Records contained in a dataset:
*** Begin section ***

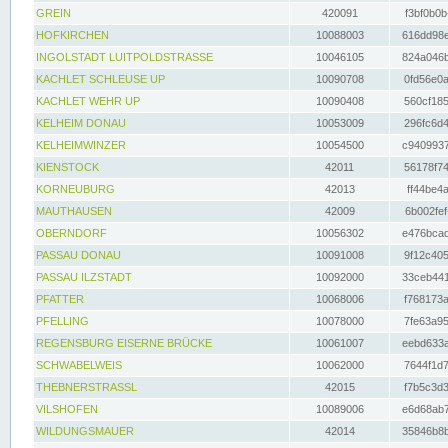
GREIN
420091
f3bf0b0b
HOFKIRCHEN
10088003
616dd98e
INGOLSTADT LUITPOLDSTRASSE
10046105
824a046b
KACHLET SCHLEUSE UP
10090708
0fd56e0a
KACHLET WEHR UP
10090408
560cf185
KELHEIM DONAU
10053009
296fc6d4
KELHEIMWINZER
10054500
c9409937
KIENSTOCK
42011
56178f74
KORNEUBURG
42013
ff44be4a
MAUTHAUSEN
42009
6b002fef
OBERNDORF
10056302
e476bcad
PASSAU DONAU
10091008
9f12c405
PASSAU ILZSTADT
10092000
33ceb441
PFATTER
10068006
f768173a
PFELLING
10078000
7fe63a95
REGENSBURG EISERNE BRÜCKE
10061007
eebd633a
SCHWABELWEIS
10062000
7644f1d7
THEBNERSTRASSL
42015
f7b5c3d3
VILSHOFEN
10089006
e6d68ab7
WILDUNGSMAUER
42014
35846b8b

*** End section ***

If a line in the records contains the string "KACHLET", include it in the count; report that count alone.

▶ _RESPONSE AREA_
2